Text shown:
|
Entity Resolution & Entity Extraction in Data Integration Initiatives
|
![]() James McGinn
Associate
Booz Allen Hamilton
|
|
March 8, 2007
8:30 AM - 9:30 AM
Level: Intermediate
Do you have a need to integrate data from multiple
different structured and unstructured sources? Are you concerned about
duplicate data and which records are accurate? These are just some of
the challenges that face IT professionals and project managers who work
on systems integration initiatives on a daily basis. When integrating
data from multiple systems, sometimes containing structured and unstructured
data, two critical components of Data Cleansing emerge; Entity Resolution
and Entity Extraction.
Entity Resolution is a form of Data Cleansing and is better known as the “de-duplication” of data or more accurately the process of identifying and linking records together that could be the same entity. Entity Resolution is generally performed on data, formatted in fixed fields, and residing in a structured format. Entity Extraction is a form of Data Cleansing used during Data Integration specifically focusing on unstructured data. Sometimes referred to as “Text Mining” or “Information Extraction”, Entity Extraction is the process by which unstructured data in files like word documents, email, and PDF files can be searched and given meaning from the body of text.
Mr. McGinn, an Associate in the Data Migration practice
of Booz Allen Hamilton, Inc., is responsible for the delivery of enterprise
wide information strategy and architecture, business intelligence and
data migration solutions. He has designed and built data architectures,
data migration strategies, and data warehouses for clients in the commercial
and government sector.
James specializes in helping organizations design, develop, and implement information systems infrastructures that are optimized to enable those organizations to meet industry challenges. He has worked as a project manager, developer, and analyst to numerous companies and government agencies to devise and build technical architectures for migrating legacy databases, data profiling, data quality, data management, and data warehouse solutions to help those organizations leverage their information and gain or solidify a competitive advantage. |

Problem A: Reproduce word for word the part of the records that opens with the line containing "You are taking" and closes with the line containing "The blue plaid shirt at center is", including both of those lines.
The records that follow are unrelated to the session description above.

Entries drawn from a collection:
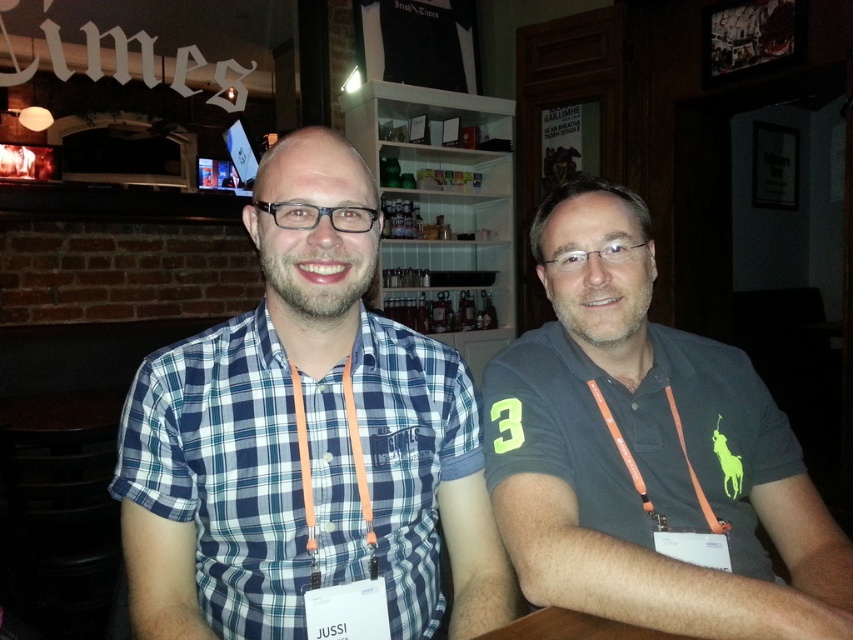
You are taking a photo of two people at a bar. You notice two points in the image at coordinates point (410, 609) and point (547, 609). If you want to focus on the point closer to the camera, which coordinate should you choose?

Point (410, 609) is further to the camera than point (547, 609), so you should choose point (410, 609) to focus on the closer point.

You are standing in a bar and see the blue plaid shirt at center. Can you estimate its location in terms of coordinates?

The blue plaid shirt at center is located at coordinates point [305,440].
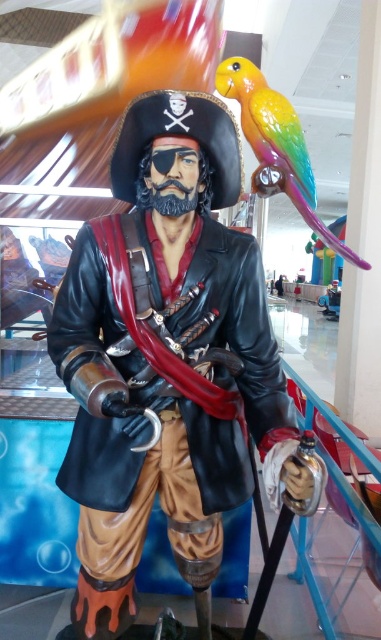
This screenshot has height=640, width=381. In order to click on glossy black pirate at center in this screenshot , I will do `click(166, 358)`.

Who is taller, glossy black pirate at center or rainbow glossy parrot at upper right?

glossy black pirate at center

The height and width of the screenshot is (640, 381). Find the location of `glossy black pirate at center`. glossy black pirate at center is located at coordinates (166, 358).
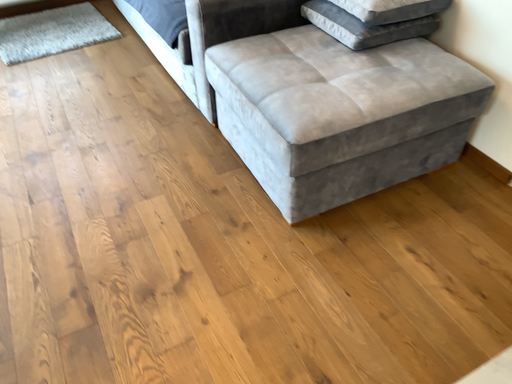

* * *

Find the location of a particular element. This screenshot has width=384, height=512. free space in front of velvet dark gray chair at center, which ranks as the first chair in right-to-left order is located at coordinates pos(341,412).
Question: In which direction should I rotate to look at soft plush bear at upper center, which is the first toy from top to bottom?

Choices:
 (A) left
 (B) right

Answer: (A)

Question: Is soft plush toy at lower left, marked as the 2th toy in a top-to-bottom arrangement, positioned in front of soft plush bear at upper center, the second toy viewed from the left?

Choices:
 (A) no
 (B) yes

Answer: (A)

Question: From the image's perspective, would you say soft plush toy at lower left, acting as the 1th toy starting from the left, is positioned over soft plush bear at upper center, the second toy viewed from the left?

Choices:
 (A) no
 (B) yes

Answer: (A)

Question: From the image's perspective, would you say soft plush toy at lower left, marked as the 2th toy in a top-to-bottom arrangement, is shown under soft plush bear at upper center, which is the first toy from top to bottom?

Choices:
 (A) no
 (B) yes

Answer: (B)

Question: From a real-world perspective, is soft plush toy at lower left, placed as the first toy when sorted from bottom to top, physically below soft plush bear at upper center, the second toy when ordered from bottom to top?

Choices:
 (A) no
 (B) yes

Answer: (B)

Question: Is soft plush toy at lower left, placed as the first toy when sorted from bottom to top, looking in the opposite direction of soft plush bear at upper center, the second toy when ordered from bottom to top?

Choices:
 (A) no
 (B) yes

Problem B: List the types of files that the session description names as holding unstructured data.

Task response A:
You are taking a photo of two people at a bar. You notice two points in the image at coordinates point (410, 609) and point (547, 609). If you want to focus on the point closer to the camera, which coordinate should you choose?

Point (410, 609) is further to the camera than point (547, 609), so you should choose point (410, 609) to focus on the closer point.

You are standing in a bar and see the blue plaid shirt at center. Can you estimate its location in terms of coordinates?

The blue plaid shirt at center is located at coordinates point [305,440].

Task response B: Word documents, email, and PDF files.